Não existe universo no qual ela participe de uma reunião financeira e diga:

— Olha, sinceramente, também não sei onde isso vai parar. Fortuna para nós.

Liderança exige direção.

A questão é saber se o otimismo possui base concreta ou unicamente obrigação profissional.

Sharma identificou problemas reais:

Margens ruins.

Estrutura inchada.

Excesso de níveis administrativos.

Portfólio largo demais.

Game Pass crescendo inferior do esperado.

Negócio medial enfraquecido.

Custos altos.

Reconhecer isso já representa uma mudança em relação aos anos de discursos nos quais qualquer número era transformado em evidência de que a estratégia funcionava exatamente porquê planejado.

A executiva não está fingindo que tudo vai muito.

Está dizendo que vai mal e que pretende consertar.

É uma diferença relevante.

Só não precisamos tratar promessa porquê resultado.

A Microsoft ainda prevê mais quedas no início do novo treino fiscal. A reorganização continuará durante meses. Milhares de pessoas perderão o trabalho. Estúdios sairão da companhia.
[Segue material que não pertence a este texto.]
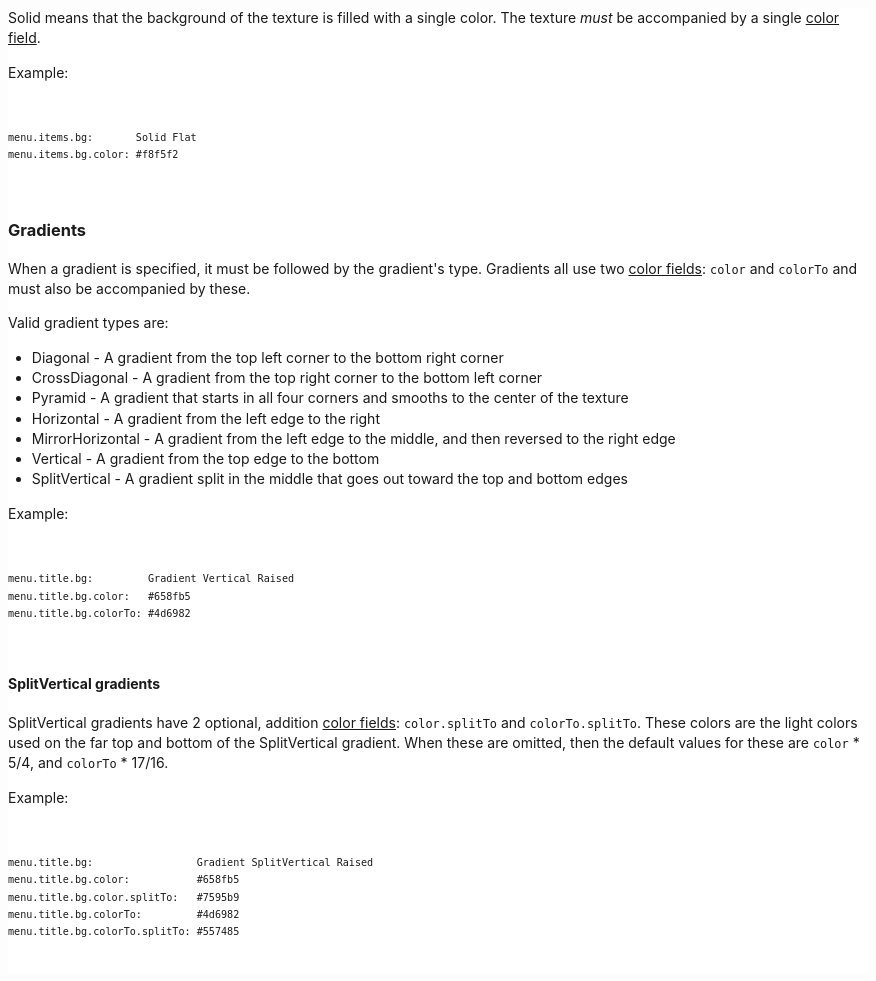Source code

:Solid means that the background of the texture is filled with a single
color. The texture *must* be accompanied by a single [color
field](#Colors).

Example: <code>

    menu.items.bg:       Solid Flat
    menu.items.bg.color: #f8f5f2

</code>

### Gradients

When a gradient is specified, it must be followed by the gradient's
type. Gradients all use two [color fields](#Colors): `color`
and `colorTo` and must also be accompanied by these.

Valid gradient types are:

- Diagonal - A gradient from the top left corner to the bottom right
  corner
- CrossDiagonal - A gradient from the top right corner to the bottom
  left corner
- Pyramid - A gradient that starts in all four corners and smooths to
  the center of the texture
- Horizontal - A gradient from the left edge to the right
- MirrorHorizontal - A gradient from the left edge to the middle, and
  then reversed to the right edge
- Vertical - A gradient from the top edge to the bottom
- SplitVertical - A gradient split in the middle that goes out toward
  the top and bottom edges

Example: <code>

    menu.title.bg:         Gradient Vertical Raised
    menu.title.bg.color:   #658fb5
    menu.title.bg.colorTo: #4d6982

</code>

#### SplitVertical gradients

SplitVertical gradients have 2 optional, addition [color
fields](#Colors): `color.splitTo` and `colorTo.splitTo`.
These colors are the light colors used on the far top and bottom of the
SplitVertical gradient. When these are omitted, then the default values
for these are `color` \* 5/4, and `colorTo` \* 17/16.

Example: <code>

    menu.title.bg:                 Gradient SplitVertical Raised
    menu.title.bg.color:           #658fb5
    menu.title.bg.color.splitTo:   #7595b9
    menu.title.bg.colorTo:         #4d6982
    menu.title.bg.colorTo.splitTo: #557485

</code>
A repartição tentará fortalecer console, serviços, PC, nuvem e dispositivos móveis ao mesmo tempo.

Isso não é recuperação.

É o início da cirurgia.

O médico está otimista.

O paciente ainda está na mesa.

O Xbox precisa deliberar quem quer ser antes de tentar vender isso para 200 milhões de pessoas

Durante uma geração inteira, a mensagem da marca mudou várias vezes.

Xbox é console.

Xbox é serviço.

Xbox é Game Pass.

Xbox é qualquer tela.

Xbox é editora multiplataforma.

Xbox está voltando para o console.

Xbox também é nuvem, celular, PC e televisão.
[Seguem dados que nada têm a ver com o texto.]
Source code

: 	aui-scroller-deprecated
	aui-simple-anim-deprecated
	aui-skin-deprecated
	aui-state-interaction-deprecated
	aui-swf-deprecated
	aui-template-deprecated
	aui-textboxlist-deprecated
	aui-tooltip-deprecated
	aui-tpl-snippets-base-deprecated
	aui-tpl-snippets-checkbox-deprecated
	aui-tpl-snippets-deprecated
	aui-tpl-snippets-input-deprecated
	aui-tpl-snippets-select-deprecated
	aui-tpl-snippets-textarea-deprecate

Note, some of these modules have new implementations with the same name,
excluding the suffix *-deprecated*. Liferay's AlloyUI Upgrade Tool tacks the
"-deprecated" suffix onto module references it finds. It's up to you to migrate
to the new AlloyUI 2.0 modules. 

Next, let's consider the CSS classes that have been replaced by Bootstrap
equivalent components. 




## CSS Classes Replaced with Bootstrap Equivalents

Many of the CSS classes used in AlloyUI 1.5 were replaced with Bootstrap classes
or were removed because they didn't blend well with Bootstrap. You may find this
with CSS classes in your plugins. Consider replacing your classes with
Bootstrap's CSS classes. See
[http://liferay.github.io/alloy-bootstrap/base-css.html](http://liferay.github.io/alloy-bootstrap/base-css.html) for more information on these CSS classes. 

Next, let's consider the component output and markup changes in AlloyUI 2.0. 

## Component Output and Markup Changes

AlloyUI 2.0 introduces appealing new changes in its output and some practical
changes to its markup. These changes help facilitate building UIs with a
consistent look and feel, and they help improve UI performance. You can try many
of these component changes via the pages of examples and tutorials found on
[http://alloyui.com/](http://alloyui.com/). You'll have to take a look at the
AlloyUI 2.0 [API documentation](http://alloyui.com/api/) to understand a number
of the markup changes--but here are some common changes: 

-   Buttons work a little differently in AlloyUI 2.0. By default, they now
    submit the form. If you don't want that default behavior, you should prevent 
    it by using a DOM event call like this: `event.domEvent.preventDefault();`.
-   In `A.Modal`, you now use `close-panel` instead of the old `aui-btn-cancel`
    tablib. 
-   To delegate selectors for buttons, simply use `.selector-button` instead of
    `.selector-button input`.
Todas essas coisas podem coexistir.

Mas precisam formar uma identidade compreensível.

Para o público tradicional, a pergunta continua simples:

Por que comprar um Xbox?

Para quem joga no PlayStation:

Por que entrar no ecossistema Microsoft?

Para o usuário de PC:

Por que assinar o Game Pass?

Para quem joga no celular:

O que a marca Xbox representa além da empresa dona de Candy Crush e Minecraft?
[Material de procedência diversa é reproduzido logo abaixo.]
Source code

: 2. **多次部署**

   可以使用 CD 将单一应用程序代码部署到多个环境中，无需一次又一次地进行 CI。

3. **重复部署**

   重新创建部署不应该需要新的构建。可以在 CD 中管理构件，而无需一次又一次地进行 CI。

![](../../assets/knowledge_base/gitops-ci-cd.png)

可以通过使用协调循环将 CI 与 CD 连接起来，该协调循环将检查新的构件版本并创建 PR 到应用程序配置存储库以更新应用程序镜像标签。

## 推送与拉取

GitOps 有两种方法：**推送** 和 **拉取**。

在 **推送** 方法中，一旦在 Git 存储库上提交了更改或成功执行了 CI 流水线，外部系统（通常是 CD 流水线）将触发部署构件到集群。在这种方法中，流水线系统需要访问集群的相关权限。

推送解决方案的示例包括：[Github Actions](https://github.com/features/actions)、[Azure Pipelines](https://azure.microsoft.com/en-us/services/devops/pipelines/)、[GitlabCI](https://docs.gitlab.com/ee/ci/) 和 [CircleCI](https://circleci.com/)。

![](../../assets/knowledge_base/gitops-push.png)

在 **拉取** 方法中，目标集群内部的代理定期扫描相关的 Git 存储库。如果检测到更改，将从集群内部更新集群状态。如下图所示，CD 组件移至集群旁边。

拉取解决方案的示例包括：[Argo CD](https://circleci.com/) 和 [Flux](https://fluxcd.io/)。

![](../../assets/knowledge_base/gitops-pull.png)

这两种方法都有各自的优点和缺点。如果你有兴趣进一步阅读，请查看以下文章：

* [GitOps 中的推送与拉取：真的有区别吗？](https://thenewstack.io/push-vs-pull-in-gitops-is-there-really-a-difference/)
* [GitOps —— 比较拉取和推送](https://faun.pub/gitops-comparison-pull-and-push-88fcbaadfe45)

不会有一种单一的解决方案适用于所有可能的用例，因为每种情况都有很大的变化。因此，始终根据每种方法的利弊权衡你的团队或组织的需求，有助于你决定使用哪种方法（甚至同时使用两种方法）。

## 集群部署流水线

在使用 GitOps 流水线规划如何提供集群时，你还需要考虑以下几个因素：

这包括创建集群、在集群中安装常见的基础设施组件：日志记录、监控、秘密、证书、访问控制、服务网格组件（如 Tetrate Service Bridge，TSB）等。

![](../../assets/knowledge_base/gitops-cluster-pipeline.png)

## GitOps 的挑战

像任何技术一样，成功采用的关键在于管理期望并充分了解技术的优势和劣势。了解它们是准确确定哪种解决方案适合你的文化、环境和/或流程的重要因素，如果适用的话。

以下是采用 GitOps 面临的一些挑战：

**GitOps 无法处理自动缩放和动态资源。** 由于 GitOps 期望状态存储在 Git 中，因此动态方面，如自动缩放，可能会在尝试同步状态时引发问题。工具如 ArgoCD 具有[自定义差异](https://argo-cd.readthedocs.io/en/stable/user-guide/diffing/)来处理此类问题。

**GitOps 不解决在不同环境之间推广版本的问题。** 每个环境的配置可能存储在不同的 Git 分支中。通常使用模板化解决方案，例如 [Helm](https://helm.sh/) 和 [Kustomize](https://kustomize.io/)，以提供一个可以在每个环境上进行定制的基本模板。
Entender 200 milhões de pessoas é impressionante.

Dar a elas uma razão para permanecer, remunerar e produzir vínculo é outra tarefa.

A Microsoft passou anos destruindo barreiras.

Agora precisa erigir qualquer tipo de vivenda depois de remover todas as paredes.

Asha acredita na recuperação; os números pedem prova de vida

O Xbox encerrou o trimestre com queda de 10% na receita.

Conteúdos e serviços recuaram 10%.

Hardware caiu 13%.

A Microsoft continua extremamente lucrativa, impulsionada por nuvem e lucidez sintético, mas a repartição de jogos passa pela maior reorganização de sua história.

Asha Sharma acredita que o negócio voltará a crescer até o termo do ano fiscal de 2027.

Satya Nadella repete a previsão.

Os dois destacam o catálogo de propriedades intelectuais, os estúdios e o alcance global da companhia.

É provável.

A Microsoft possui quantia.

Tecnologia.

Talento.

Franquias.

Distribuição.

Poucas empresas têm tantas ferramentas disponíveis.

Também é provável possuir todas as peças e continuar montando o traste ao contrário.

A vantagem de Sharma é que ela parece disposta a permitir que o manual anterior não funcionou.

A desvantagem é que milhares de funcionários pagarão secção da conta enquanto a novidade liderança tenta desvendar a formato correta.

Por enquanto, o otimismo continua virgem.

A receita não.

O Xbox recebeu 200 milhões de novos jogadores e conseguiu a façanha de diminuir o negócio.

É porquê terebrar um restaurante, lotar todas as mesas e terminar a noite perguntando por que ninguém pagou.

Agora a Microsoft pretende reformar o cardápio, reduzir a cozinha, trocar a gerência e aumentar a eficiência.

Tomara que funcione.

Sou velho demais para torcer pela morte de plataforma. Vivi épocas em que escolher o videogame falso significava passar anos olhando para a revista e fingindo que não queria os jogos do concorrente.

Competição faz muito.

Xbox possante faz muito.

Game Pass saudável faz muito.

Estúdios estáveis fazem ainda melhor.

Mas esperança não entra no relatório financeiro.

Sarcasmo também não.

Caso entrasse, esta repartição já teria voltado ao incremento há meses.

Asha Sharma tem até junho de 2027 para provar que o reset do Xbox é uma estratégia.

E não unicamente o botão que apertamos quando o console trava.